Activity
Show each line from the records below in which the word "First" occurs.

Excerpted data
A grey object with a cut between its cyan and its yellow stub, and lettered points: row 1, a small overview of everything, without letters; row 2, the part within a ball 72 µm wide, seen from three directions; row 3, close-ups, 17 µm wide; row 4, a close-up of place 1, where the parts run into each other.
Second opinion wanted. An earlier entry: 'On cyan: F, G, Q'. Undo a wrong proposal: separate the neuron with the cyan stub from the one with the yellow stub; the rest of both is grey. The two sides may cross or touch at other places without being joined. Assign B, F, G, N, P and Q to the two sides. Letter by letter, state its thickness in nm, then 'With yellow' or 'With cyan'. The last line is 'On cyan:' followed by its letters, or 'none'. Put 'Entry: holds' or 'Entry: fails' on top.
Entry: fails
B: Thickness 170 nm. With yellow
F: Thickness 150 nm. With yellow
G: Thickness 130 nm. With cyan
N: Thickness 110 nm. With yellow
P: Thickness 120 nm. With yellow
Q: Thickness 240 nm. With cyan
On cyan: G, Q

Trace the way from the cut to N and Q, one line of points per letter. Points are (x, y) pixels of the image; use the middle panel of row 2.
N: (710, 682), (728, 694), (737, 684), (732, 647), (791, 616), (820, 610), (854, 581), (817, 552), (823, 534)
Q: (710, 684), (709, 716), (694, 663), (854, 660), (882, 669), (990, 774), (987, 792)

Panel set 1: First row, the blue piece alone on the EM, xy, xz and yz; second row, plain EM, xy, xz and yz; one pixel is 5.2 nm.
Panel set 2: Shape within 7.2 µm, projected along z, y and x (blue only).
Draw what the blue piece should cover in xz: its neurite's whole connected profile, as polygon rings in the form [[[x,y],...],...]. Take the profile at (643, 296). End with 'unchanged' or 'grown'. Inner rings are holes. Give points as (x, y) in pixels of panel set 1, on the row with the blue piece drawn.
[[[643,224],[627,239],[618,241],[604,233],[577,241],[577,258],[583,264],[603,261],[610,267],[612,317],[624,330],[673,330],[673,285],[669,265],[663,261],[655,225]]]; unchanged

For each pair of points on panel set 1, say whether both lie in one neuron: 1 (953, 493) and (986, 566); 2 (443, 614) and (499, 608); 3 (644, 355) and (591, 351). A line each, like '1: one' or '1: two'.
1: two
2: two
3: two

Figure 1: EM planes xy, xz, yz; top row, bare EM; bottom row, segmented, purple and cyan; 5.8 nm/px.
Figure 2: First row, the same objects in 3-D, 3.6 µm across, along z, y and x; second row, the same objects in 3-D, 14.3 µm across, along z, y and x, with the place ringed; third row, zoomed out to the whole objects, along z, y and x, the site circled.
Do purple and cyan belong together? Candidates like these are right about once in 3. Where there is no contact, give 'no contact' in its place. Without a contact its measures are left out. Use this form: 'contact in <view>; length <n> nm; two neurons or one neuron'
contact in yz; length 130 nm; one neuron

Answer area
Panel set 1: First row, the blue piece alone on the EM, xy, xz and yz; second row, plain EM, xy, xz and yz; one pixel is 5.2 nm.
Figure 2: First row, the same objects in 3-D, 3.6 µm across, along z, y and x; second row, the same objects in 3-D, 14.3 µm across, along z, y and x, with the place ringed; third row, zoomed out to the whole objects, along z, y and x, the site circled.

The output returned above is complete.